Material provided
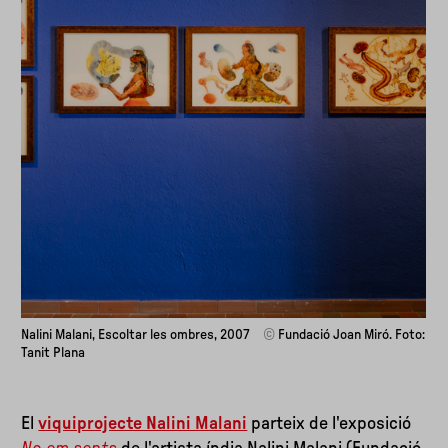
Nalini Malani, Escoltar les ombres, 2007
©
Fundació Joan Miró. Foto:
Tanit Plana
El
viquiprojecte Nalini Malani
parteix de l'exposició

Description of the task
Please put each line of text from the material above into a JSON list of strings, one string per line, skipping blank lines. Leave the pictures out of the list.

Response to this task
[
  "Nalini Malani, Escoltar les ombres, 2007",
  "©",
  "Fundació Joan Miró. Foto:",
  "Tanit Plana",
  "El",
  "viquiprojecte Nalini Malani",
  "parteix de l'exposició"
]